__TASK__: Rewrite the listing below with every "locality" swapped for "site description", keeping all else unchanged.

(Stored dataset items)
+--
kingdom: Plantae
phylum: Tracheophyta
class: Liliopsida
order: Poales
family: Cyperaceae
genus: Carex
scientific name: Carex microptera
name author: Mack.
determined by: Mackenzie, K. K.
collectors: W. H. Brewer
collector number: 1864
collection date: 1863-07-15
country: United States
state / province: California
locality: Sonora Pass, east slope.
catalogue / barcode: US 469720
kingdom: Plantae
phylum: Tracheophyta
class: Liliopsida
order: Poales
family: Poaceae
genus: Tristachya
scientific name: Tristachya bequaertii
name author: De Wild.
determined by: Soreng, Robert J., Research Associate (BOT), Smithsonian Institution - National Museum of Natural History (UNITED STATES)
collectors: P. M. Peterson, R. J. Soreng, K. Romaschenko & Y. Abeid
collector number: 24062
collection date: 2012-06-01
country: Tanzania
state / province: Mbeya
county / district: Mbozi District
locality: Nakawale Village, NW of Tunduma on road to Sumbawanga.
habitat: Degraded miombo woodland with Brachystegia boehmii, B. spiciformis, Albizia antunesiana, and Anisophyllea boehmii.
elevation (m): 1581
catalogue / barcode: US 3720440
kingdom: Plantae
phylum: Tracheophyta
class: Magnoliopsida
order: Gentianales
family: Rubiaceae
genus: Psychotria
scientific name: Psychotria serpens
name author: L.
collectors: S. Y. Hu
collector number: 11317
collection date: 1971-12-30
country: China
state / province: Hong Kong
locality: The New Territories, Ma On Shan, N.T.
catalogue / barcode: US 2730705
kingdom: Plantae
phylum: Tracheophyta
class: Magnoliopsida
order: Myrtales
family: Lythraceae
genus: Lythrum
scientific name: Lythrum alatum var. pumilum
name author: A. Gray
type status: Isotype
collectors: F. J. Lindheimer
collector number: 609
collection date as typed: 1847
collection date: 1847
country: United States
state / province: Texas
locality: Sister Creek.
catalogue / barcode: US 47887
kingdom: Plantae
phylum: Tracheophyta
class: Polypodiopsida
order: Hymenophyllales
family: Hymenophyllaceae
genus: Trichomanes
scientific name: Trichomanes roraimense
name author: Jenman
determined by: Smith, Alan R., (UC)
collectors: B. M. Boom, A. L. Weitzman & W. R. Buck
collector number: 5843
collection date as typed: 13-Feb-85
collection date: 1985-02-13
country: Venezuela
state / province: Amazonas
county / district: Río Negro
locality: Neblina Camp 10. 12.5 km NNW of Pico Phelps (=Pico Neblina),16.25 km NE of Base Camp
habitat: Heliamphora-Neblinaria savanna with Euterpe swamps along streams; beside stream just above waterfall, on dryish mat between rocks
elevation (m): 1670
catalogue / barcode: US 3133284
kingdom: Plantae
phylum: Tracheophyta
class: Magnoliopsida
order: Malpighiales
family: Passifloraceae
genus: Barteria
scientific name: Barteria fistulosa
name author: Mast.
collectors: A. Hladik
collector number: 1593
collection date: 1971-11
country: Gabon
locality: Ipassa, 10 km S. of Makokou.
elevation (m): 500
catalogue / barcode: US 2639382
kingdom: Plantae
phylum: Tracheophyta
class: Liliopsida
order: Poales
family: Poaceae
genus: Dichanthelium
+--
__SOLUTION TO THIS EXERCISE__:
kingdom: Plantae
phylum: Tracheophyta
class: Liliopsida
order: Poales
family: Cyperaceae
genus: Carex
scientific name: Carex microptera
name author: Mack.
determined by: Mackenzie, K. K.
collectors: W. H. Brewer
collector number: 1864
collection date: 1863-07-15
country: United States
state / province: California
site description: Sonora Pass, east slope.
catalogue / barcode: US 469720
kingdom: Plantae
phylum: Tracheophyta
class: Liliopsida
order: Poales
family: Poaceae
genus: Tristachya
scientific name: Tristachya bequaertii
name author: De Wild.
determined by: Soreng, Robert J., Research Associate (BOT), Smithsonian Institution - National Museum of Natural History (UNITED STATES)
collectors: P. M. Peterson, R. J. Soreng, K. Romaschenko & Y. Abeid
collector number: 24062
collection date: 2012-06-01
country: Tanzania
state / province: Mbeya
county / district: Mbozi District
site description: Nakawale Village, NW of Tunduma on road to Sumbawanga.
habitat: Degraded miombo woodland with Brachystegia boehmii, B. spiciformis, Albizia antunesiana, and Anisophyllea boehmii.
elevation (m): 1581
catalogue / barcode: US 3720440
kingdom: Plantae
phylum: Tracheophyta
class: Magnoliopsida
order: Gentianales
family: Rubiaceae
genus: Psychotria
scientific name: Psychotria serpens
name author: L.
collectors: S. Y. Hu
collector number: 11317
collection date: 1971-12-30
country: China
state / province: Hong Kong
site description: The New Territories, Ma On Shan, N.T.
catalogue / barcode: US 2730705
kingdom: Plantae
phylum: Tracheophyta
class: Magnoliopsida
order: Myrtales
family: Lythraceae
genus: Lythrum
scientific name: Lythrum alatum var. pumilum
name author: A. Gray
type status: Isotype
collectors: F. J. Lindheimer
collector number: 609
collection date as typed: 1847
collection date: 1847
country: United States
state / province: Texas
site description: Sister Creek.
catalogue / barcode: US 47887
kingdom: Plantae
phylum: Tracheophyta
class: Polypodiopsida
order: Hymenophyllales
family: Hymenophyllaceae
genus: Trichomanes
scientific name: Trichomanes roraimense
name author: Jenman
determined by: Smith, Alan R., (UC)
collectors: B. M. Boom, A. L. Weitzman & W. R. Buck
collector number: 5843
collection date as typed: 13-Feb-85
collection date: 1985-02-13
country: Venezuela
state / province: Amazonas
county / district: Río Negro
site description: Neblina Camp 10. 12.5 km NNW of Pico Phelps (=Pico Neblina),16.25 km NE of Base Camp
habitat: Heliamphora-Neblinaria savanna with Euterpe swamps along streams; beside stream just above waterfall, on dryish mat between rocks
elevation (m): 1670
catalogue / barcode: US 3133284
kingdom: Plantae
phylum: Tracheophyta
class: Magnoliopsida
order: Malpighiales
family: Passifloraceae
genus: Barteria
scientific name: Barteria fistulosa
name author: Mast.
collectors: A. Hladik
collector number: 1593
collection date: 1971-11
country: Gabon
site description: Ipassa, 10 km S. of Makokou.
elevation (m): 500
catalogue / barcode: US 2639382
kingdom: Plantae
phylum: Tracheophyta
class: Liliopsida
order: Poales
family: Poaceae
genus: Dichanthelium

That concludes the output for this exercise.